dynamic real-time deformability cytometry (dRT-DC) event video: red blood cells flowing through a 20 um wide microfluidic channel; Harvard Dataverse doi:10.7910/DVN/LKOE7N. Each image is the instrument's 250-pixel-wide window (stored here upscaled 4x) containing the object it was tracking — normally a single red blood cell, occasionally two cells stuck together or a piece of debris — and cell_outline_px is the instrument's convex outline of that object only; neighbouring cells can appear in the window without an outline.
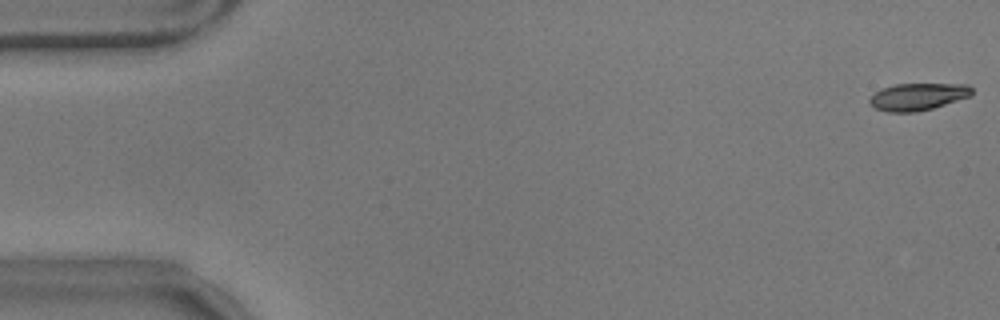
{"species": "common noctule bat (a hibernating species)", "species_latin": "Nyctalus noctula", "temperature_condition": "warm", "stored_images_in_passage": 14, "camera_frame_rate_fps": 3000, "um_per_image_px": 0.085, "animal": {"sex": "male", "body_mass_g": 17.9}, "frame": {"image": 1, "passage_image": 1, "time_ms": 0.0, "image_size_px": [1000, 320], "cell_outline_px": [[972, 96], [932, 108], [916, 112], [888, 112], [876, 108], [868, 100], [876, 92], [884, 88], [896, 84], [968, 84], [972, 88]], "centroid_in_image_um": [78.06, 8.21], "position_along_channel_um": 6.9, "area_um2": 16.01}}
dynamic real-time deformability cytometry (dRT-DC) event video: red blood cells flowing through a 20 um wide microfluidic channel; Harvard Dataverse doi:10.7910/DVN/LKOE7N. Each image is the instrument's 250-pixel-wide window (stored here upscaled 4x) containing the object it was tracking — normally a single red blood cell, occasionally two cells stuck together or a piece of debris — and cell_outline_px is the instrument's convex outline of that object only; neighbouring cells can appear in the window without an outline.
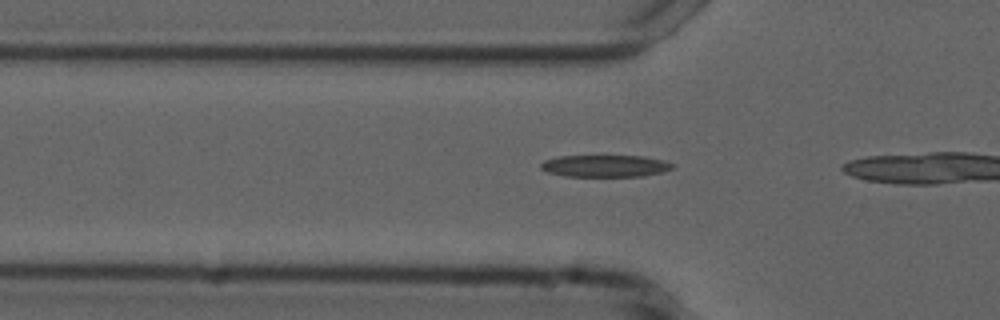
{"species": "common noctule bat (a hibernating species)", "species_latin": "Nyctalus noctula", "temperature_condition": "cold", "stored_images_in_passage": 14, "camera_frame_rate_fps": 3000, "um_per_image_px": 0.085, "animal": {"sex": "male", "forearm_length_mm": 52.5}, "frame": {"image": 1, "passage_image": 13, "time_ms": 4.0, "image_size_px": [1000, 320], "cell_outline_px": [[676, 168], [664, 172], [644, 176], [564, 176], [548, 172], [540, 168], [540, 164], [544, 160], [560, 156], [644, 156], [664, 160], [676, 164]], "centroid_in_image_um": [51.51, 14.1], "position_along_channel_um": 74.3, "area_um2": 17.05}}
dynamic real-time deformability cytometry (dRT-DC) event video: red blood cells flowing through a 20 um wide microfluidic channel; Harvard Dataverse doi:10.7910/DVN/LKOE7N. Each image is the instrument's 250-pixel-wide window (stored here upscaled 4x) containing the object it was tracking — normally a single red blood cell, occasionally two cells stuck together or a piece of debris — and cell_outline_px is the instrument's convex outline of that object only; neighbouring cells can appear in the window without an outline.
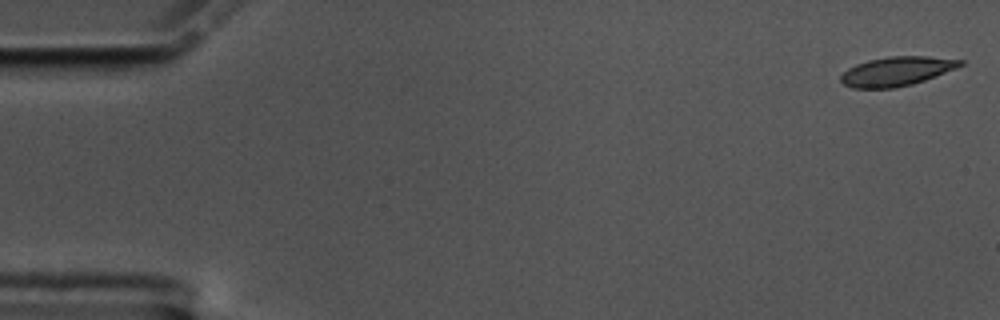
--------
PROBLEM TO WORK ON: Exclude every picture and copy the remaining data exactly.

FULL RESPONSE:
dynamic real-time deformability cytometry (dRT-DC) event video: red blood cells flowing through a 20 um wide microfluidic channel; Harvard Dataverse doi:10.7910/DVN/LKOE7N. Each image is the instrument's 250-pixel-wide window (stored here upscaled 4x) containing the object it was tracking — normally a single red blood cell, occasionally two cells stuck together or a piece of debris — and cell_outline_px is the instrument's convex outline of that object only; neighbouring cells can appear in the window without an outline.
{"species": "common noctule bat (a hibernating species)", "species_latin": "Nyctalus noctula", "temperature_condition": "warm", "stored_images_in_passage": 14, "camera_frame_rate_fps": 3000, "um_per_image_px": 0.085, "animal": {"sex": "male", "body_mass_g": 17.9}, "frame": {"image": 1, "passage_image": 1, "time_ms": 0.0, "image_size_px": [1000, 320], "cell_outline_px": [[972, 96], [932, 108], [916, 112], [888, 112], [876, 108], [868, 100], [876, 92], [884, 88], [896, 84], [968, 84], [972, 88]], "centroid_in_image_um": [78.06, 8.21], "position_along_channel_um": 6.9, "area_um2": 16.01}}
dynamic real-time deformability cytometry (dRT-DC) event video: red blood cells flowing through a 20 um wide microfluidic channel; Harvard Dataverse doi:10.7910/DVN/LKOE7N. Each image is the instrument's 250-pixel-wide window (stored here upscaled 4x) containing the object it was tracking — normally a single red blood cell, occasionally two cells stuck together or a piece of debris — and cell_outline_px is the instrument's convex outline of that object only; neighbouring cells can appear in the window without an outline.
{"species": "common noctule bat (a hibernating species)", "species_latin": "Nyctalus noctula", "temperature_condition": "cold", "stored_images_in_passage": 14, "camera_frame_rate_fps": 3000, "um_per_image_px": 0.085, "animal": {"sex": "male", "forearm_length_mm": 52.5}, "frame": {"image": 1, "passage_image": 13, "time_ms": 4.0, "image_size_px": [1000, 320], "cell_outline_px": [[676, 168], [664, 172], [644, 176], [564, 176], [548, 172], [540, 168], [540, 164], [544, 160], [560, 156], [644, 156], [664, 160], [676, 164]], "centroid_in_image_um": [51.51, 14.1], "position_along_channel_um": 74.3, "area_um2": 17.05}}
dynamic real-time deformability cytometry (dRT-DC) event video: red blood cells flowing through a 20 um wide microfluidic channel; Harvard Dataverse doi:10.7910/DVN/LKOE7N. Each image is the instrument's 250-pixel-wide window (stored here upscaled 4x) containing the object it was tracking — normally a single red blood cell, occasionally two cells stuck together or a piece of debris — and cell_outline_px is the instrument's convex outline of that object only; neighbouring cells can appear in the window without an outline.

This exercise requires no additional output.